Context Variable | p-value | |
---|---|---|
0 | age | 0.3333333333333333 |
1 | sex | 0.047619047619047616 |
2 | bmi | 0.047619047619047616 |
Homogeneous Predictor Effects on Diabetes Progression#
Next, we can see the homogeneous effects of the predictors on progression.
plot_homogeneous_predictor_effects(
model, C_test, X_test,
ylabel="Diabetes Progression",
classification=False)
/opt/homebrew/Caskroom/miniforge/base/envs/contextualized310dev/lib/python3.10/site-packages/pytorch_lightning/trainer/connectors/data_connector.py:441: The 'predict_dataloader' does not have many workers which may be a bottleneck. Consider increasing the value of the `num_workers` argument` to `num_workers=7` in the `DataLoader` to improve performance.
%%capture
# We can quantify the uncertainty visualized in the bootstrap confidence intervals
# by measuring p-values of the consistency of the estimated sign of each effect.

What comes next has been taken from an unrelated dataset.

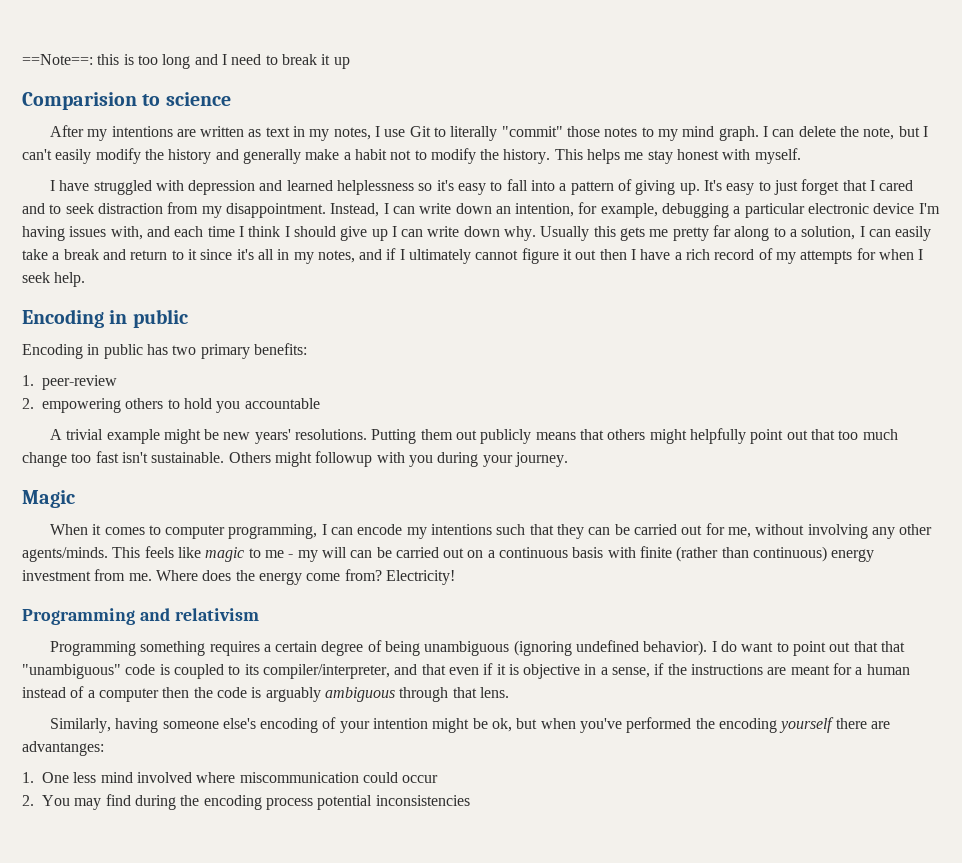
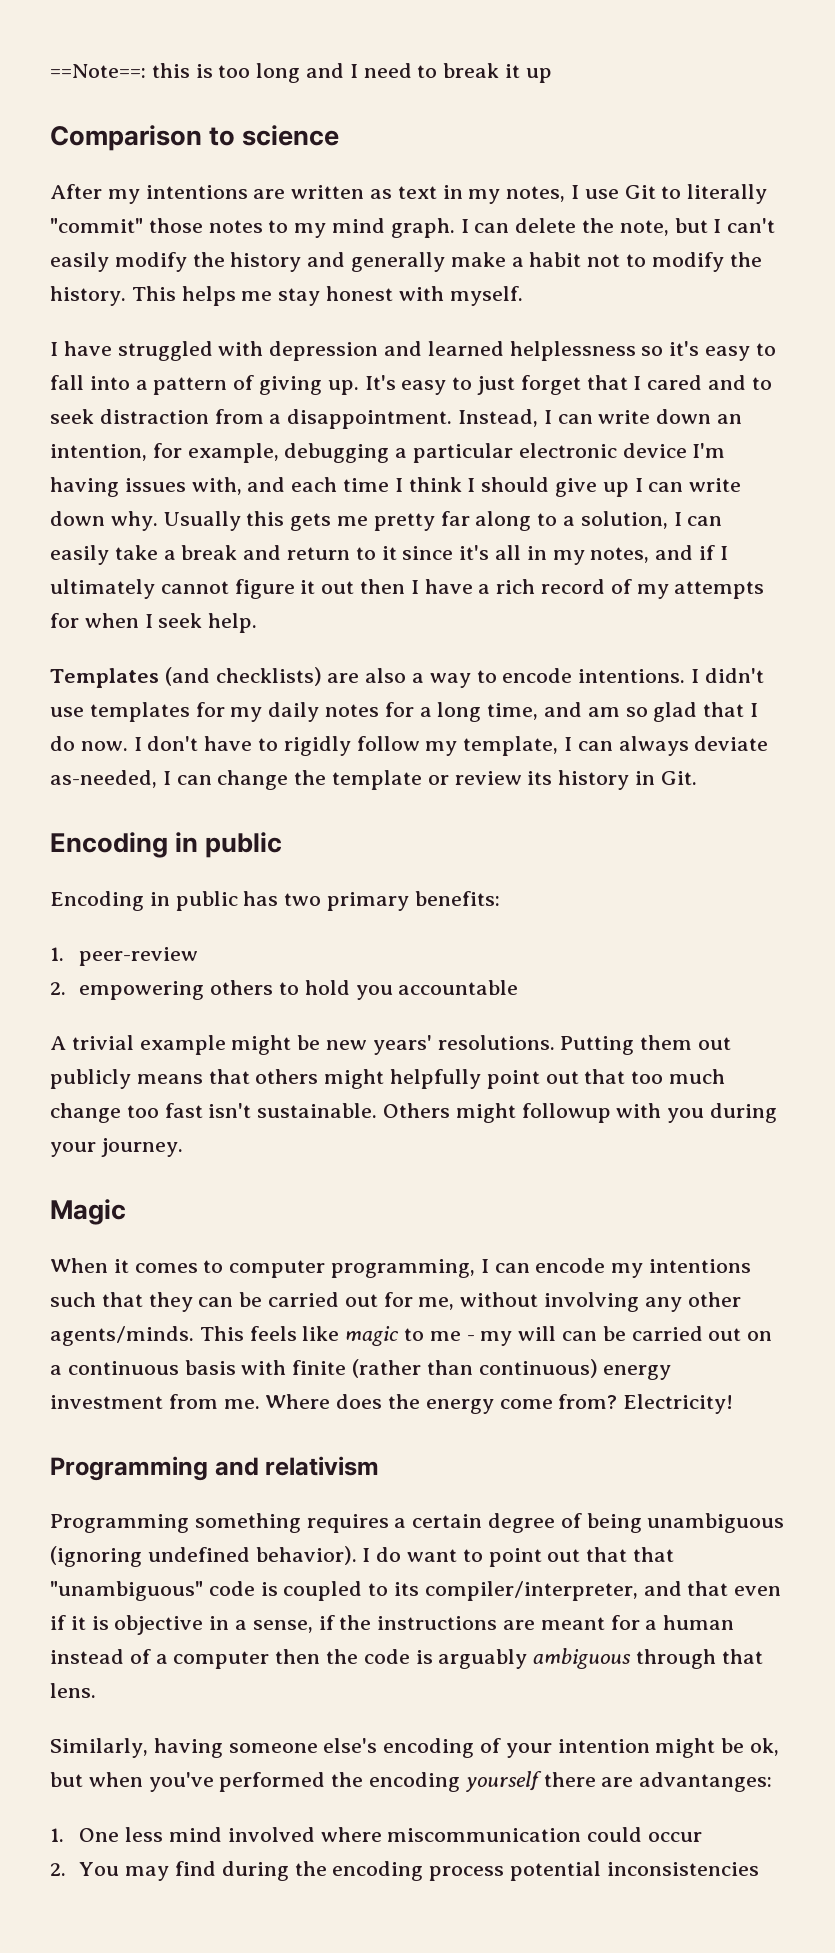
[22,92,137,110] Comparision -> [50,125,202,151] Comparison
[201,206,222,218] my -> [269,414,282,424] a
(86, 279) none -> [50,667,764,688] [50,702,759,722] [50,736,769,756] [50,770,697,790] // Templates (and checklists) are also a way to encode intentions. I didn't use templates for my daily notes for a long time, and am so glad that I do now. I don't have to rigidly follow my template, I can always deviate as-needed, I can change the template or review its history in Git.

homogeneous_predictor_pvals = calc_homogeneous_predictor_effects_pvals(model, C_test)
predictor_pvals = pd.DataFrame(np.array([
[X_test.columns[i], pval[0]] for i, pval in enumerate(homogeneous_predictor_pvals)
]), columns=["Predictor", "p-value"])
predictor_pvals
Predictor | p-value | |
---|---|---|
0 | bp | 0.047619047619047616 |
1 | s1 | 0.14285714285714285 |
2 | s2 | 0.42857142857142855 |
3 | s3 | 0.047619047619047616 |
4 | s4 | 0.47619047619047616 |
5 | s5 | 0.047619047619047616 |
6 | s6 | 0.19047619047619047 |
Heterogeneous Predictor Effects on Diabetes Progression#
Finally, we can see the heterogeneous effects of the predictors on progression.
plot_heterogeneous_predictor_effects(model, C_test, X_test, min_effect_size=0.1,
ylabel="Influence of")
# Since there are a combinatorial number of heterogeneous predictor effects,
# min_effect_size is a useful parameter to restrict the plotting to
# only the strongest effects.
Generating datapoints for visualization by assuming the encoder is
an additive model and thus doesn't require sampling on a manifold.
If the encoder has interactions, please supply C_vis so that we
can visualize these effects on the correct data manifold.
%%capture
# We can quantify the uncertainty visualized in the bootstrap confidence intervals
# by measuring p-values of the consistency of the estimated sign of each effect.
# This is a combinatorial: context x predictor
heterogeneous_predictor_pvals = calc_heterogeneous_predictor_effects_pvals(model, C_test)
predictor_pvals = pd.DataFrame(np.array([
[C_test.columns[i // len(X.columns)], X_test.columns[i % len(X.columns)], pval] for i, pval in enumerate(heterogeneous_predictor_pvals.flatten())
]), columns=["Context", "Predictor", "p-value"])
predictor_pvals
Context | Predictor | p-value | |
---|---|---|---|
0 | age | bp | 0.5238095238095238 |
1 | age | s1 | 0.42857142857142855 |
2 | age | s2 | 0.38095238095238093 |
3 | age | s3 | 0.3333333333333333 |
4 | age | s4 | 0.5714285714285714 |
5 | age | s5 | 0.42857142857142855 |
6 | age | s6 | 0.3333333333333333 |
7 | sex | bp | 0.19047619047619047 |
8 | sex | s1 | 0.14285714285714285 |
9 | sex | s2 | 0.2857142857142857 |
10 | sex | s3 | 0.19047619047619047 |
11 | sex | s4 | 0.38095238095238093 |
12 | sex | s5 | 0.19047619047619047 |
13 | sex | s6 | 0.38095238095238093 |
14 | bmi | bp | 0.047619047619047616 |
15 | bmi | s1 | 0.09523809523809523 |
16 | bmi | s2 | 0.38095238095238093 |
17 | bmi | s3 | 0.2857142857142857 |
18 | bmi | s4 | 0.42857142857142855 |
19 | bmi | s5 | 0.42857142857142855 |
20 | bmi | s6 | 0.23809523809523808 |
Conclusion#
Notice that only bmi appears to contribute to heterogeneity in diabetes progression through bp and s1 (we can increase bootstraps to confirm whether these are significant. 20 bootstraps is the minimum threshold for a P-value <0.05 without correcting for multiple testing).
Key takeaways:
BMI modulates the effect of blood pressure and the s1 on diabetes progression. BMI should be controlled for in studies on diabetes, and stratifying groups by BMI may be useful for identifying personalized treatments.
Other predictors show context invariance, or are direct effects of context. These predictors can be used to predict diabetes progression in a general population.
Contextualization enables us to split these effects without performing many pairwise tests between predictor and context features. All of this was achieved from a single training run, and can be validated by model accuracy.